La crisi dei prezzi agricoli, per quanto annunciata da tempo, ha messo in ginocchio il settore primario, esasperando il dibattito fra le parti sociali.
La frase provocatoria pronunciata dal presidente della Cia, qualche mese fa, di sospendere le semine nel caso in cui il mercato dei cereali non avesse offerto prezzi più remunerativi, è una chiara testimonianza del senso di impotenza che attanaglia gli agricoltori. Ma è anche una dimostrazione palese, dato il livello di chi l’ha detto, di come questi scelgano ancora cosa produrre solo sulla base del sentimento corrente. Il problema, come ha sottolineato il Coordinamento Agromeccanici Italiani, è un altro: come hanno mostrato le dichiarazioni degli agricoltori, si continua a decidere quanto seminare solo sulla base dei prezzi correnti, senza pensare a cosa succederà al momento della raccolta. Ciò che manca è la programmazione, sia da parte degli agricoltori, sia da parte dello Stato.
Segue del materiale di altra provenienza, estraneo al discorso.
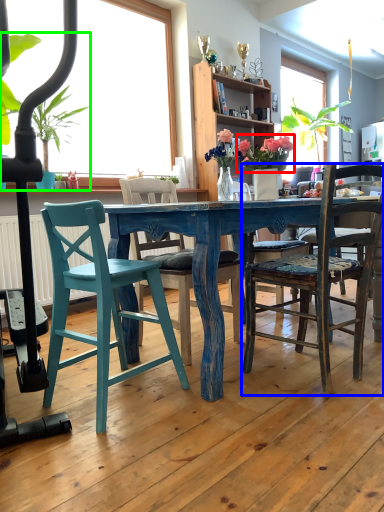
Question: Which is nearer to the floral arrangement (highlighted by a red box)? chair (highlighted by a blue box) or houseplant (highlighted by a green box).

Choices:
 (A) chair
 (B) houseplant

Answer: (A)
I grandi produttori mondiali, nonostante siano caratterizzati da una politica economica liberista, hanno sempre cercato di programmare la produzione, per difendere gli interessi della parte più debole (e più numerosa). In Italia, evidentemente, questo non si può e non si vuole fare: dieci anni fa ci stupivamo che le camere di commercio austriache, già a metà luglio, distribuissero nelle nostre borse merci volantini con produzioni, quantità e caratteristiche tecniche del loro grano tenero.